For each, compute the gradient and Hessian where needed, apply the optimality conditions, and state the classification. Difficulty rises down the list.

  1. State the first- and second-order necessary conditions for \(\mathbf{x}^\star\) to be a local minimiser of a twice-differentiable \(F\).
  2. Explain why the first-order condition \(\nabla F = \mathbf{0}\) is necessary but not sufficient, giving a one-dimensional example.
  3. Compute the gradient and Hessian of \(F(x,y) = 3x^2 + 2xy + 2y^2 - 4x + 2y\).
  4. Find all stationary points of \(F(x,y) = x^2 + y^2 - 4x - 6y + 13\) and classify each using the Hessian.
  5. Show that \(F(x,y) = x^2 - y^2\) has a saddle point at the origin, and describe its behaviour along the two axes.
  6. Use Sylvester's criterion to decide whether \(\mathbf{A} = \begin{bmatrix} 2 & 1 \\ 1 & 2 \end{bmatrix}\) is positive definite, and hence whether \(q(\mathbf{x}) = \tfrac12\mathbf{x}^{\top}\mathbf{A}\mathbf{x}\) is convex.
  7. Prove that if \(F\) is convex then any local minimiser is a global minimiser.
  8. Write the second-order Taylor expansion of \(F(x,y) = e^{x} + y^2\) about the origin.
  9. For \(q(\mathbf{x}) = \tfrac12\mathbf{x}^{\top}\mathbf{A}\mathbf{x} - \mathbf{b}^{\top}\mathbf{x}\) with \(\mathbf{A} = \begin{bmatrix} 5 & 2 \\ 2 & 4 \end{bmatrix}\), \(\mathbf{b} = (3, 1)^{\top}\), find the minimiser \(\mathbf{x}^\star = \mathbf{A}^{-1}\mathbf{b}\).
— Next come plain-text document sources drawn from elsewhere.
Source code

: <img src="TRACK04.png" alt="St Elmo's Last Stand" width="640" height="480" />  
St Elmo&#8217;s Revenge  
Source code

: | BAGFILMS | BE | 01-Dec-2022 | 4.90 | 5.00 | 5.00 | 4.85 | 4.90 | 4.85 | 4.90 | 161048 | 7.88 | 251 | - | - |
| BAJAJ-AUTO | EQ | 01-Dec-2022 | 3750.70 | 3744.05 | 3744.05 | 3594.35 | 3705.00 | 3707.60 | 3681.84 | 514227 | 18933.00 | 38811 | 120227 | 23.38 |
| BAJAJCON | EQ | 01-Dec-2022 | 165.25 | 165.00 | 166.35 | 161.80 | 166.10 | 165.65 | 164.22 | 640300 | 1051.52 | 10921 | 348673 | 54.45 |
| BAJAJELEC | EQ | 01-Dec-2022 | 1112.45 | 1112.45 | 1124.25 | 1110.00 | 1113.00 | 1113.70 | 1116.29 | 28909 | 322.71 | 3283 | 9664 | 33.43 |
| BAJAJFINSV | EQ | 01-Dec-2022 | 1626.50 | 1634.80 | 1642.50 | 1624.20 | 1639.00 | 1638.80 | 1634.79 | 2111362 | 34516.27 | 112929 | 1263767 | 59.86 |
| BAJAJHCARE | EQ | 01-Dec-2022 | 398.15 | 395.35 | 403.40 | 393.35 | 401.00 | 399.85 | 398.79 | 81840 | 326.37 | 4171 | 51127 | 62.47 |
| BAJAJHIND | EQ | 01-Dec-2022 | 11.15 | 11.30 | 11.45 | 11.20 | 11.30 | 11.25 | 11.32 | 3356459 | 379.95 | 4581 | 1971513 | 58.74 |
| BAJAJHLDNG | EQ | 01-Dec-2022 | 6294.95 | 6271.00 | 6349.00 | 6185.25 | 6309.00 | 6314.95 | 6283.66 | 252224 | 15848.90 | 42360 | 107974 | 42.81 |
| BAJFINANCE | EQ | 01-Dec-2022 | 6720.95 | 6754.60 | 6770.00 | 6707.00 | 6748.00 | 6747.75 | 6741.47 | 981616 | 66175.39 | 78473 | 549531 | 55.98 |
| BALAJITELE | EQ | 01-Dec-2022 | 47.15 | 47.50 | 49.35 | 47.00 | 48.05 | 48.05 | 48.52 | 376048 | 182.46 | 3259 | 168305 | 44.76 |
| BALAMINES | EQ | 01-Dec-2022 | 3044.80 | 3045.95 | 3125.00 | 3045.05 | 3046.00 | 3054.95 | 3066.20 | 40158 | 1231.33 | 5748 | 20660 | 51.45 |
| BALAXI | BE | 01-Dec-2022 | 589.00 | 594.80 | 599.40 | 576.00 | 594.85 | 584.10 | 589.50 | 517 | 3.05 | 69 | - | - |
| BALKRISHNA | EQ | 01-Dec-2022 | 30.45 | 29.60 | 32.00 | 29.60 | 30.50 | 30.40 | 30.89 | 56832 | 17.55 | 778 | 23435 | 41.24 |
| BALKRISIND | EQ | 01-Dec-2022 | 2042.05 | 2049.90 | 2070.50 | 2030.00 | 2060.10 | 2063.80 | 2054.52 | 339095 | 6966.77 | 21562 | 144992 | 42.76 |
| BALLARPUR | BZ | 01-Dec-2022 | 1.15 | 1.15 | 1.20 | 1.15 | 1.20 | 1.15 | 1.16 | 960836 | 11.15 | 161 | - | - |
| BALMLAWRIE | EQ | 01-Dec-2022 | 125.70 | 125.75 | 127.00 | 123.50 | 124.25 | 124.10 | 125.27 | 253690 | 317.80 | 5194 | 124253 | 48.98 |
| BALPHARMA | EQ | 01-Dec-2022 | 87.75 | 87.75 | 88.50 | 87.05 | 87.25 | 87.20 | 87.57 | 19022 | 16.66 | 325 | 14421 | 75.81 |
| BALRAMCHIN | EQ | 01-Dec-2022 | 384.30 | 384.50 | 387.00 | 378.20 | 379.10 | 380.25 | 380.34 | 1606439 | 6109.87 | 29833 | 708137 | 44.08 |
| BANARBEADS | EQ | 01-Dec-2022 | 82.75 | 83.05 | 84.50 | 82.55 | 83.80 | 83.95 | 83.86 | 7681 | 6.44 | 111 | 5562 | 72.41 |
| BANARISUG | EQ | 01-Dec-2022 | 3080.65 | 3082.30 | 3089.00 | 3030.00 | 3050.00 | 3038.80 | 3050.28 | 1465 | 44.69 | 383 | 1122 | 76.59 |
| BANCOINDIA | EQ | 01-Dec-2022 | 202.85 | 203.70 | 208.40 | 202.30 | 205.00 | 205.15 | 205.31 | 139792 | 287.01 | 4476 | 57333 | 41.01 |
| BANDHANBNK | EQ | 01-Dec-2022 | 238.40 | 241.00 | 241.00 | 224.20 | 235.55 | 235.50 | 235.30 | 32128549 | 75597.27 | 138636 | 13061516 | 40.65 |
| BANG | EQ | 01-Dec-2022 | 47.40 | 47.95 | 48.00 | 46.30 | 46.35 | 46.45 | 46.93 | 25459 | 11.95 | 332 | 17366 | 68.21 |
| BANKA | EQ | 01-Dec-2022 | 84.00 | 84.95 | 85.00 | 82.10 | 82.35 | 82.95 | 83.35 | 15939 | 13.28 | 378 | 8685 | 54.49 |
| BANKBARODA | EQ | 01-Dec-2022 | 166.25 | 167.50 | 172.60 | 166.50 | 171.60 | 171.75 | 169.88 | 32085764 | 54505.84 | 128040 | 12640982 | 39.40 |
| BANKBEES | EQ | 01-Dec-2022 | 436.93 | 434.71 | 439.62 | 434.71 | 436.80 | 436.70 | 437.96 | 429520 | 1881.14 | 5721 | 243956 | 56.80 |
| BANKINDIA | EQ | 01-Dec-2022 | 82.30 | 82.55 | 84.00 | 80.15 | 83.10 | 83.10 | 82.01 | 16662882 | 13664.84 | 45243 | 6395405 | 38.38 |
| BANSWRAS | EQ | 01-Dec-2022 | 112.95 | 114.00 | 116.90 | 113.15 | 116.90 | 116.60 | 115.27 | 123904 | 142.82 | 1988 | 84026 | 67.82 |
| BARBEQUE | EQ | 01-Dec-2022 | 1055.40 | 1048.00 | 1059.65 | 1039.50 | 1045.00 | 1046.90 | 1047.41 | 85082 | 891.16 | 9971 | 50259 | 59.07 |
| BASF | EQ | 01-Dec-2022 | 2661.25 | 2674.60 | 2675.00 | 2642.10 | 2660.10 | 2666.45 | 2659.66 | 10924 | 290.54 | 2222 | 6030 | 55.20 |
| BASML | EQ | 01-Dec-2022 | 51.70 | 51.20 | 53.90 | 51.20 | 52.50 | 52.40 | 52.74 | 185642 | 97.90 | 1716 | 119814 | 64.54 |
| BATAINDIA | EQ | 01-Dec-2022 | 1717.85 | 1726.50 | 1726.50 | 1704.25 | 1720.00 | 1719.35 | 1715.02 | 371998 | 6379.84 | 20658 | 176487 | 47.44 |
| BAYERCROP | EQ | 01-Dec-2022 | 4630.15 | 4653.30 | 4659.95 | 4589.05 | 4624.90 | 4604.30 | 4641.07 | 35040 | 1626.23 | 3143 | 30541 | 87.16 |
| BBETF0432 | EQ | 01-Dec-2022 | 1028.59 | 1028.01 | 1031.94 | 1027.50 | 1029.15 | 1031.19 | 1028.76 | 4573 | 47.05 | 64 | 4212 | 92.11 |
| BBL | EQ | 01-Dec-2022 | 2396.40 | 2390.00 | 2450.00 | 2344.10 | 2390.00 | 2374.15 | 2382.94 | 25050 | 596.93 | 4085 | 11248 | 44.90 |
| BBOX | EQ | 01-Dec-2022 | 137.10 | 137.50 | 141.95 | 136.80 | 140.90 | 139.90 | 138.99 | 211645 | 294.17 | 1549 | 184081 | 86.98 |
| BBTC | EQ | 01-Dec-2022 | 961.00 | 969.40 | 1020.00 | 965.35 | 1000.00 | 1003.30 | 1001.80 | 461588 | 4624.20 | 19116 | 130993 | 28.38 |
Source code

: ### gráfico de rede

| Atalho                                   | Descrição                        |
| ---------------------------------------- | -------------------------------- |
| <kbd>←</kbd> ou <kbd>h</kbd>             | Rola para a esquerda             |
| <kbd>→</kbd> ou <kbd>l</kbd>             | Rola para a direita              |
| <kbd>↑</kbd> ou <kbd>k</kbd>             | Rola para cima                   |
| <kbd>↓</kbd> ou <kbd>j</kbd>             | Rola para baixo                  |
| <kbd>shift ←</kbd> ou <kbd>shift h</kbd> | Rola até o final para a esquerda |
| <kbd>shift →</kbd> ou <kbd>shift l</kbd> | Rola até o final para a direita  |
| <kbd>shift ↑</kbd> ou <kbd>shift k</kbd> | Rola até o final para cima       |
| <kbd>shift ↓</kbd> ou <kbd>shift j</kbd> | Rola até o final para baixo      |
  10. At a point with \(\nabla F = (3, -2)\), determine which of \(\mathbf{d}_1 = (-1, -1)\), \(\mathbf{d}_2 = (-1, 2)\), \(\mathbf{d}_3 = (2, 3)\) are descent directions.
  11. Take one steepest-descent step with exact line search for \(F(x,y) = x^2 + 3y^2\) from \(\mathbf{x}_0 = (2, 1)\), and confirm \(F\) decreased.
  12. Define linear, superlinear, and quadratic convergence, and explain why steepest descent struggles on ill-conditioned (long, thin) contours while Newton's method does not.
Tip: keep the two-step logic of every optimality question straight. First solve \(\nabla F = \mathbf{0}\) — this is pure algebra and finds all the candidates (minima, maxima, saddles alike). Then evaluate the Hessian at each candidate and read its definiteness — positive definite means minimum, negative definite means maximum, indefinite means saddle, and a semidefinite (singular) Hessian means the second-order test is silent and you must look closer. Convexity, when you can establish it globally, short-circuits the whole procedure: the first stationary point you find is already the global answer.